• **原文材料**
有些站长朋友使用wordpress做采集站,不断的云采集各类文章自动发布到自己的网站上。但采集站最大的问题就是会采集到很多重复文章。这时,我们需将采集过来的重复文章进行去重处理。
以下是二种一次性去除标题重复文章的方法:
- 去除重复文章,只保留一篇 (只测试了这一种方法,确实有效,删除前一定要备份数据)
CREATE TABLE my_tmp AS SELECT MIN(ID) AS col1 FROM wp_posts GROUP BY post_title;
DELETE FROM wp_posts WHERE ID NOT IN (SELECT col1 FROM my_tmp);
DROP TABLE my_tmp; - 去除重复文章,一篇都不保留
CREATE TABLE my_tmp AS Select ID AS col1 From wp_posts Where post_title In (Select post_title From wp_posts Group By post_title Having Count(*)>2);
DELETE FROM wp_posts WHERE ID IN (SELECT col1 FROM my_tmp);
DROP TABLE my_tmp; - 另一种去除所有重复文章的方法
CREATE TABLE my_tmp AS Select ID AS col1 From wp_posts Where post_title In (Select post_title From wp_posts Group By post_title Having Count(*)>2);DELETE FROM wp_posts WHERE ID IN (SELECT col1 FROM my_tmp); DROP TABLE my_tmp;
操作方法很简单,只需将上面的SQL语句,放到自己网站数据库的 SQL框里,然后执行就可以了。(注意:操作之前,请先进行网站备份)

• **完成下列各题**
**a)** 判断下列说法是否符合原文，逐条回答"是"或"否"，并摘引原文中起决定作用的原话：(i) 文中给出的几种去重方法都经过了测试；(ii) 执行这些SQL语句之前应先备份网站；(iii) 这些方法针对的是标题重复的文章。
**b)** 按照原文的说明，这些SQL语句应当放在什么地方执行？
**c)** 原文为每种去重方法都写了一句说明，请把这些说明全部列出。

• **所给列表**
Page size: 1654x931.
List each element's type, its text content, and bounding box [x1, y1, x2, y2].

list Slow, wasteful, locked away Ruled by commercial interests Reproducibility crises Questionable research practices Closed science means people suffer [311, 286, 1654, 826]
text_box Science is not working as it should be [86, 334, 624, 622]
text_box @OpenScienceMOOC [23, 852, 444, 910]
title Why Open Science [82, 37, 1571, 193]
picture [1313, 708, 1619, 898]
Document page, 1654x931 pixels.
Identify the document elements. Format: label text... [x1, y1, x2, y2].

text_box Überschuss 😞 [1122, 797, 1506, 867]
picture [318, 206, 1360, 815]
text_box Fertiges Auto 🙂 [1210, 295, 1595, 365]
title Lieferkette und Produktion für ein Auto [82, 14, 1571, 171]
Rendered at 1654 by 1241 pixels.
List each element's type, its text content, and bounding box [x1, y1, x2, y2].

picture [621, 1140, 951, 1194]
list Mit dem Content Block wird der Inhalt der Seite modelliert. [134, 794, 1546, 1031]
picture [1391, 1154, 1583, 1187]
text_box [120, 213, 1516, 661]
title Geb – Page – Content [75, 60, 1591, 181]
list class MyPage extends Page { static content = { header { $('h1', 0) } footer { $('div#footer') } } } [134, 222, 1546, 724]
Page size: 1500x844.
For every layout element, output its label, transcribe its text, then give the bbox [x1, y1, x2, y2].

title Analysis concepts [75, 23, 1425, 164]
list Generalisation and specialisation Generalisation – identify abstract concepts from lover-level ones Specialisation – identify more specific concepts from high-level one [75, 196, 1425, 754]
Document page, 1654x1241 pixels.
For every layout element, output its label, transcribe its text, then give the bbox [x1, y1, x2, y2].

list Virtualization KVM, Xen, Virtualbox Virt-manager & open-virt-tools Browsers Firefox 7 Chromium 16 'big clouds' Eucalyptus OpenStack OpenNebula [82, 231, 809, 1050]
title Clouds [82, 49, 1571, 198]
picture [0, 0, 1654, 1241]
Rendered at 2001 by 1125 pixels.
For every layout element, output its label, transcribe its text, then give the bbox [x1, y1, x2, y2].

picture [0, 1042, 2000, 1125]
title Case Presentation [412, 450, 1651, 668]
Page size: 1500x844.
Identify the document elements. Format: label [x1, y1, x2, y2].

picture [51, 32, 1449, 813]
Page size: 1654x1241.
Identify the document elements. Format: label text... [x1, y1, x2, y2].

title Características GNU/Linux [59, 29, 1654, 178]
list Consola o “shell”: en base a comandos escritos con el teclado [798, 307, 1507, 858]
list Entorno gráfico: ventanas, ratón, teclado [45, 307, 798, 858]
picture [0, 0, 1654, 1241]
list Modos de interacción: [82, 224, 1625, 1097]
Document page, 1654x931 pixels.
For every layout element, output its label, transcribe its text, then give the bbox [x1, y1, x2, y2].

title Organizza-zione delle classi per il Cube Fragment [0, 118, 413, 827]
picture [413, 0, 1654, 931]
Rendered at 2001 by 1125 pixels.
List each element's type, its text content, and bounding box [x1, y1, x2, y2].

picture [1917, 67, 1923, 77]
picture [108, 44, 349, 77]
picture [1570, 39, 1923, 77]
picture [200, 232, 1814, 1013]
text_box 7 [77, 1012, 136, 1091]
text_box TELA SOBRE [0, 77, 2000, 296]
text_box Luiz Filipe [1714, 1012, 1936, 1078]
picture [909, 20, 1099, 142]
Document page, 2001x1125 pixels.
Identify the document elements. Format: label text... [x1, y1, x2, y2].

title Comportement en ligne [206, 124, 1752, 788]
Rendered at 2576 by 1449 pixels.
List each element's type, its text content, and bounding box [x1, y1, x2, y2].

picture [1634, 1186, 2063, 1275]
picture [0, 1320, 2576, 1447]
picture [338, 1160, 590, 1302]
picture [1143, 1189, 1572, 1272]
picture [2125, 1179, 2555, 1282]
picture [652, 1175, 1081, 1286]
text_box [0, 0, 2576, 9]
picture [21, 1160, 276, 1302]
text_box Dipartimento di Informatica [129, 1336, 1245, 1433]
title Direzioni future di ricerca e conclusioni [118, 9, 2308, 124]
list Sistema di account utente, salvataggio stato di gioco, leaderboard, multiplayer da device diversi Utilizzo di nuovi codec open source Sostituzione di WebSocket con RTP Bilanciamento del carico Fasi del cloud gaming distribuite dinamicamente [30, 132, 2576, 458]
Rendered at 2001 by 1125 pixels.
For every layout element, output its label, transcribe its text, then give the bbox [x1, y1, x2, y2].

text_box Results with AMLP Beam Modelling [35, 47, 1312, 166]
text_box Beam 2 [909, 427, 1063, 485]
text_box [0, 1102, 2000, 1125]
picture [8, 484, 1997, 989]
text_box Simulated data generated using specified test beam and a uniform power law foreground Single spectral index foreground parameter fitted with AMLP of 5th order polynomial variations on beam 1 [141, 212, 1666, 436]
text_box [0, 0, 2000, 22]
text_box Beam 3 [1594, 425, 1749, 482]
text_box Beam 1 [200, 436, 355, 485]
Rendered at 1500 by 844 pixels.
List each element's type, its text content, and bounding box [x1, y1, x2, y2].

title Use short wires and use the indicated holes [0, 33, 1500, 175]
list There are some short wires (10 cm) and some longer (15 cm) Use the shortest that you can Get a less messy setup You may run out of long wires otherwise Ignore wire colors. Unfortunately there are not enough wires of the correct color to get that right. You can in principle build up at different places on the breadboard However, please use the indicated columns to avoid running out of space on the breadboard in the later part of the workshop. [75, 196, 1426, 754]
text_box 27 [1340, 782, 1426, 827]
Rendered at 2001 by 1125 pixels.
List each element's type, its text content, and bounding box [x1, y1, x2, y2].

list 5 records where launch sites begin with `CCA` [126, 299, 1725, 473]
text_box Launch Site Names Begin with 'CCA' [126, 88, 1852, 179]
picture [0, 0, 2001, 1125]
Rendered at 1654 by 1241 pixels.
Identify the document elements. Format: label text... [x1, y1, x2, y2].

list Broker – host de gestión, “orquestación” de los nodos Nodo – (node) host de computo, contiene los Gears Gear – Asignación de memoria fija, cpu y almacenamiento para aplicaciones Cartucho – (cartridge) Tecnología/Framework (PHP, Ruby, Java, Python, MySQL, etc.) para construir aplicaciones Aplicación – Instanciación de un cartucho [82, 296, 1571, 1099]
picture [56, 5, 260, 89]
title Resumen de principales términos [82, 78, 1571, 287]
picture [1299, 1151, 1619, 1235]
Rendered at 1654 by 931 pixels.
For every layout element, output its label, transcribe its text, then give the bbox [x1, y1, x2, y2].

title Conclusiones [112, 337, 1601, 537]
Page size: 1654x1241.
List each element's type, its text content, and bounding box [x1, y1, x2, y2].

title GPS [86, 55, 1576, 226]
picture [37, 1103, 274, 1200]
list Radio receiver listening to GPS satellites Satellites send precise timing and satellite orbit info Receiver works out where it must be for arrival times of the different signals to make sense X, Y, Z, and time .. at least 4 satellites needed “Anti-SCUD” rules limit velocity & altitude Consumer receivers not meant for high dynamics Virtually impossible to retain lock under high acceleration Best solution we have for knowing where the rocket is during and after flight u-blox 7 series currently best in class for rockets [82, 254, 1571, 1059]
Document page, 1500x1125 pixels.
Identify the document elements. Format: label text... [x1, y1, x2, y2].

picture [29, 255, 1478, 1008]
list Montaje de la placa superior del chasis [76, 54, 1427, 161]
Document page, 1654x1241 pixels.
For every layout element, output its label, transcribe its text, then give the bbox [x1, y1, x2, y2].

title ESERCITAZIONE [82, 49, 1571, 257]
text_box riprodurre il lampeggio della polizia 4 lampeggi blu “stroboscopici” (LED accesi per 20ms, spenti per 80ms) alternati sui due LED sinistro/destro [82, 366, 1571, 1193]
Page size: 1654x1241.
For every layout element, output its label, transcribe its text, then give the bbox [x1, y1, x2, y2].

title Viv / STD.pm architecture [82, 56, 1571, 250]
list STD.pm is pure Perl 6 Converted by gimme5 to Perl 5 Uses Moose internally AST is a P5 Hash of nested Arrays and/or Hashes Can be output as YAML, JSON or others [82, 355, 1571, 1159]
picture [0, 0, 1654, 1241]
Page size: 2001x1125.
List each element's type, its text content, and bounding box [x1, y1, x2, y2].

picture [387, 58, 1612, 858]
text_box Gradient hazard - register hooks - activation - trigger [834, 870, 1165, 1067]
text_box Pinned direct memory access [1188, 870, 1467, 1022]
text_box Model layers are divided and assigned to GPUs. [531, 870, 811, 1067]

• **参考答案**
**a)**
(i) 否，"只测试了这一种方法,确实有效"
(ii) 是，"操作之前,请先进行网站备份"
(iii) 是，"一次性去除标题重复文章的方法"

**b)** 放到自己网站数据库的SQL框里，然后执行。

**c)**
- 去除重复文章,只保留一篇
- 去除重复文章,一篇都不保留
- 另一种去除所有重复文章的方法